● RECORDED DATA:
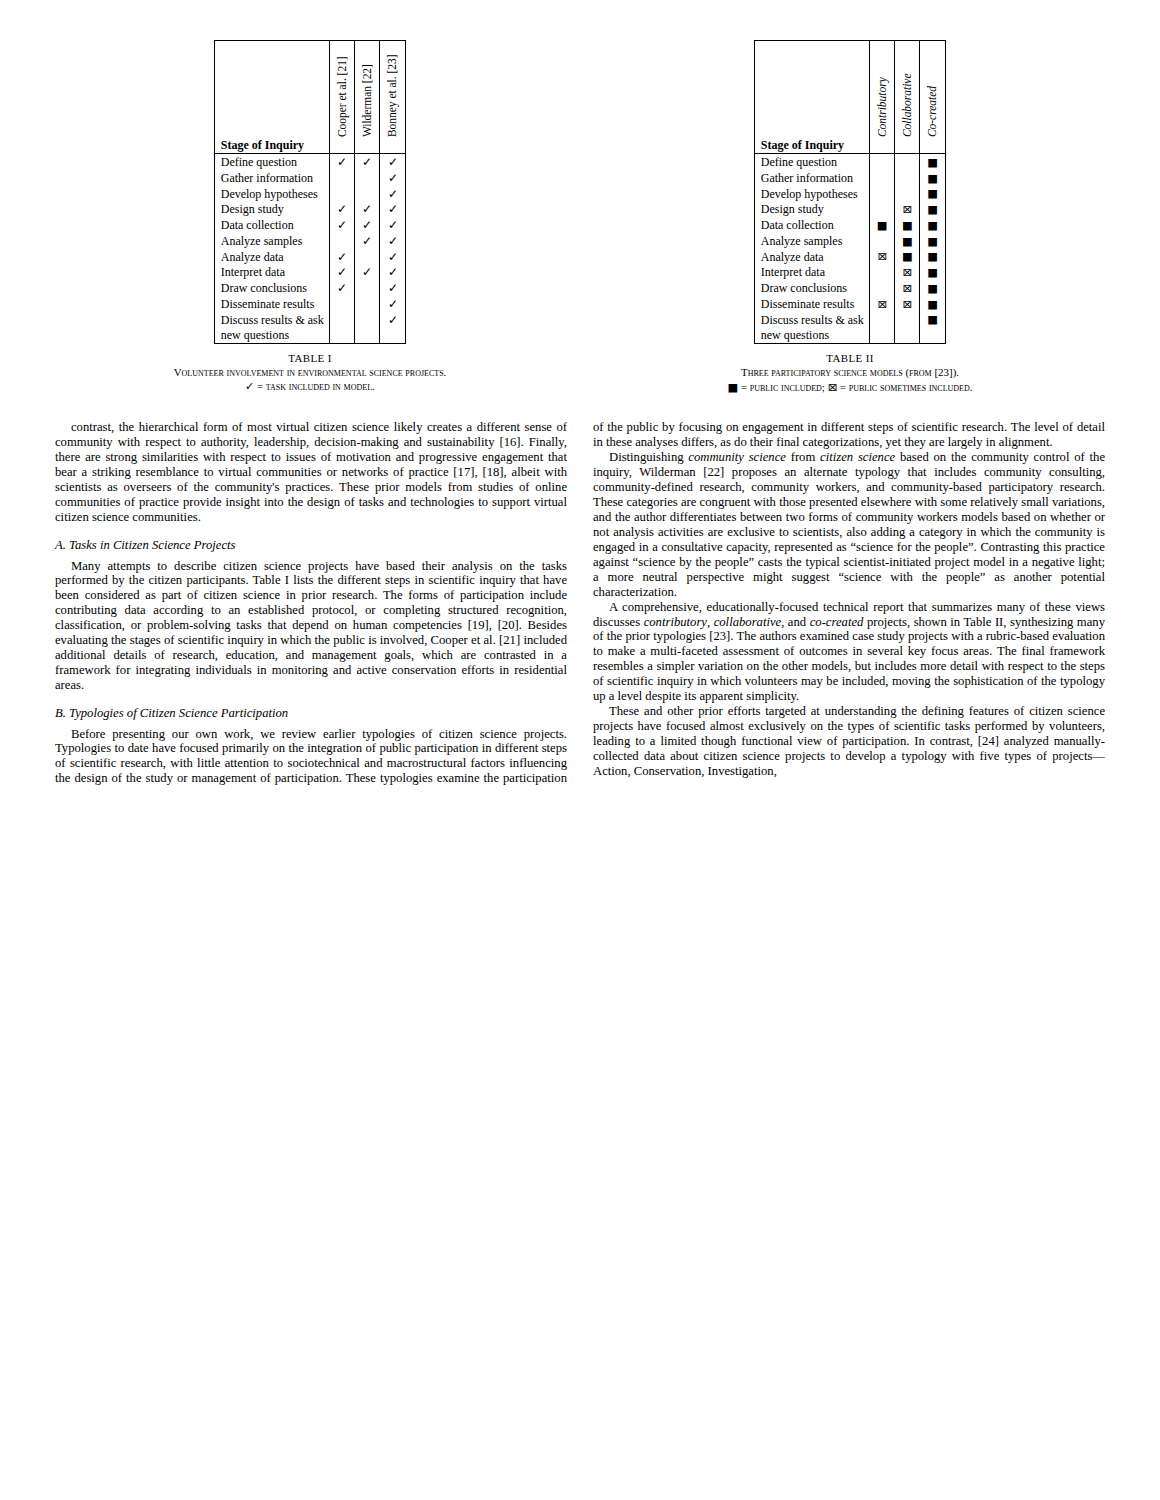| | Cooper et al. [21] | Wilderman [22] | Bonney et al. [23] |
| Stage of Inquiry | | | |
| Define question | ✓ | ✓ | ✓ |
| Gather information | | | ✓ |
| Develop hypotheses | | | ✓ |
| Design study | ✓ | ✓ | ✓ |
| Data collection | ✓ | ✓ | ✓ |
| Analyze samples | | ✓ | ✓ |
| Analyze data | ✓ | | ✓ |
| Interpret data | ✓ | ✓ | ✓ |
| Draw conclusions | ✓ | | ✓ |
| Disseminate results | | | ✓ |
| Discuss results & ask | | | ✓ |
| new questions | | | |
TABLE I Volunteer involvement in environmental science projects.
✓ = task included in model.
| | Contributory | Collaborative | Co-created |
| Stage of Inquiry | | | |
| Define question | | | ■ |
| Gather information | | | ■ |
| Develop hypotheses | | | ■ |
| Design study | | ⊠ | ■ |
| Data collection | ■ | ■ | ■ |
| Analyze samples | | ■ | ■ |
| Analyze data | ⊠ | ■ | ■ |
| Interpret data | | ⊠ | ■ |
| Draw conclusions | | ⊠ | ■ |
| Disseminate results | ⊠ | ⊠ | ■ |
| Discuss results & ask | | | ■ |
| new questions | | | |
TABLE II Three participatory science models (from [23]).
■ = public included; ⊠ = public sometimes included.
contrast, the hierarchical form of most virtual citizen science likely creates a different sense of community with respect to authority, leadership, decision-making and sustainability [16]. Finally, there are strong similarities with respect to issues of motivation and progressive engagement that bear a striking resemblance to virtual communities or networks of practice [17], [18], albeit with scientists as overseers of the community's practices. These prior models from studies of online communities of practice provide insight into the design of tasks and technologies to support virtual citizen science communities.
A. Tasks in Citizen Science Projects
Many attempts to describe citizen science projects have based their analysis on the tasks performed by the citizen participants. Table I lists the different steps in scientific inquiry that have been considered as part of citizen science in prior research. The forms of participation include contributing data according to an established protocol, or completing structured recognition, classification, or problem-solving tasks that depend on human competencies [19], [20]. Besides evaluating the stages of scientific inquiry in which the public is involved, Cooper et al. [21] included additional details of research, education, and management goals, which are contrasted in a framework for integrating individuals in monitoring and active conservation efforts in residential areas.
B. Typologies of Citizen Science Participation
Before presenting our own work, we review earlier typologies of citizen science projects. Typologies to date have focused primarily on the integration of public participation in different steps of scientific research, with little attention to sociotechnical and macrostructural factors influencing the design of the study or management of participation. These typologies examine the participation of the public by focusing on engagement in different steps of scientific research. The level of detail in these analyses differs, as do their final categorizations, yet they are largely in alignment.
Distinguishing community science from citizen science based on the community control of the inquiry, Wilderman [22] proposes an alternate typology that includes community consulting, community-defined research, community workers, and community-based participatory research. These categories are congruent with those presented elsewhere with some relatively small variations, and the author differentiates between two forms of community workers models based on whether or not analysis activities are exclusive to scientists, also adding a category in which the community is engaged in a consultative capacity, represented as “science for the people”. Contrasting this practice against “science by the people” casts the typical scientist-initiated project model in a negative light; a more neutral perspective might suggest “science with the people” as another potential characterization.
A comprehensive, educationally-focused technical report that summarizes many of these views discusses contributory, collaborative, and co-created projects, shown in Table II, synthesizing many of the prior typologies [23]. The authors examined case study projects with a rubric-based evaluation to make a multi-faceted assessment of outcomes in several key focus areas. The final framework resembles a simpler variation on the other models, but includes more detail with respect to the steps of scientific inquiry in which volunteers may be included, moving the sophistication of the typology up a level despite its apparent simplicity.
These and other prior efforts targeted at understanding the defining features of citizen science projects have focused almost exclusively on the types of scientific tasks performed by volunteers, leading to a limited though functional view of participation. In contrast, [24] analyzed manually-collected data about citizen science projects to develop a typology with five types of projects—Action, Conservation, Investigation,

● EXERCISE PROMPT: A number is the only answer here: how many lines of the material above contain "results"?

● ANSWER FOR THIS EXERCISE: 4